When I saw actor-director Denzel Washington’s film of August Wilson’s play Fences in a Valley movie theater in December 2016, I shut my eyes for a time so that I could simply listen to the thrillingly rich dialogue. Wilson, who died in 2005 at age 60, wrote language so dense with alliteration and emotion that hearing it spoken by gifted actors can be an exalting experience. Still, I worried that those around me weren’t quite hearing it. At a play, we listen closely to language, but at the movies, movement and image distract. We watch and appreciate great film performances but maybe we don’t always hear them.

You’ll surely be spellbound by every word and gesture of the extraordinary ensemble in Ma Rainey’s Black Bottom, theater director George C. Wolfe’s film version (produced by Washington) of Wilson’s 1984 play. In adapting the play, Wolfe and screenwriter Ruben Santiago-Hudson (Lackawanna Blues) have slightly expanded the settings and added a potent locked door metaphor while tightening the monologues. Less time with Wilson’s wonderfully verbose characters is never the first choice but at a lean 95 minutes, the film is sure to hold the attention of its homebound audience.
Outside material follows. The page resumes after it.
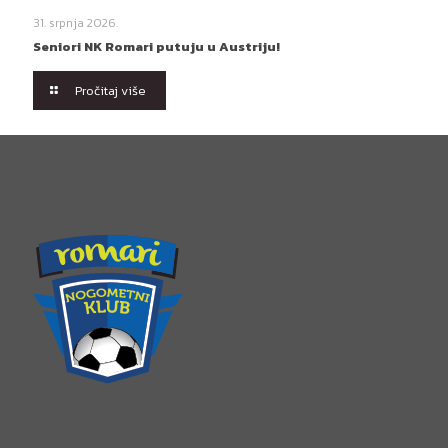
31. srpnja 2026.
Seniori NK Romari putuju u Austriju!
Pročitaj više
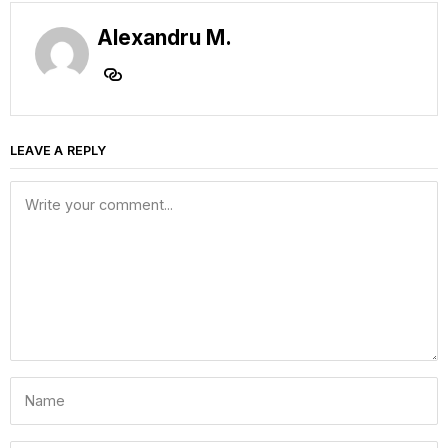
Alexandru M.
LEAVE A REPLY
In his final performance, the late Chadwick Boseman is Levee, a rebellious young trumpet player in the band of (Gertrude) Ma Rainey, a legendary blues singer played by Viola Davis. It’s 1927 and Ma is late for a recording session in Chicago. Her band gets there first and sets up in a desolate basement room and though they’re meant to be rehearsing, the four men mostly banter, argue and tell stories, including the one about the Black man who sold his soul to the Devil and more wrenchingly, Levee’s painful remembrance of his mother being assaulted by white men when he was eight.

A group of men sitting around trading stories filled with both laughter and anguish is a Wilson trademark but if you listen closely, you’ll hear his gift for infusing that talk with powerful ideas — the job of a good playwright. Playing an absent-minded tune, the pianist Cutler (Glynn Turman) offers a cooking analogy for the Black experience in the “stew” that was the building of America. “The colored man,” he declares, “is the leftovers. Now, what’s the colored man going to do with himself? That’s what we’re waiting to find out. But first, we gotta know we the leftovers. Now, who knows that?”
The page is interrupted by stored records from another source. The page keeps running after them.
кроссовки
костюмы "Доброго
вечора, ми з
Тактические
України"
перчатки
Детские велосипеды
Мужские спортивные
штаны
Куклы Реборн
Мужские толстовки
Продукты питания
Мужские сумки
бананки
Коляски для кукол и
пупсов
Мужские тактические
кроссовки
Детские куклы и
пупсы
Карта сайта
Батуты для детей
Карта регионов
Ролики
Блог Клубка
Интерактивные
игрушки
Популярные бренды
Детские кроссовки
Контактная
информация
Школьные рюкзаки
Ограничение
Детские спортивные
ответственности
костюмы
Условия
Ma knows, and pushes against the knowledge with every breath. She’s late to the session because she wants to make her unctuous white manager (Jeremy Shamos) work harder for concessions from the tight-fisted studio owner (Jonny Coyne) and because she knows that the moment before she sings — when they still need her — is the only time she has power. “They don’t care nothin’ about me,” she tells her band leader, Cutler (Colman Domingo), and the deep well of interior knowledge Davis brings to that line, and the brief, ferocious speech that follows, is breath-taking.

Levee is too young and too brash to have developed Ma’s instinct for survival in this studio and the world outside its doors. He’s his own man, he proclaims, who fears no one, not even the god his band mates extol. As the day wears on and Levee is worn down by disappointment and self-recrimination, he erupts against God in a Heaven-directed taunt Boseman delivers with a fury, ache and artistry that would ring out across time in the theater. In the exquisite intimacy of film, he wounds one’s heart and steals a part of it forever.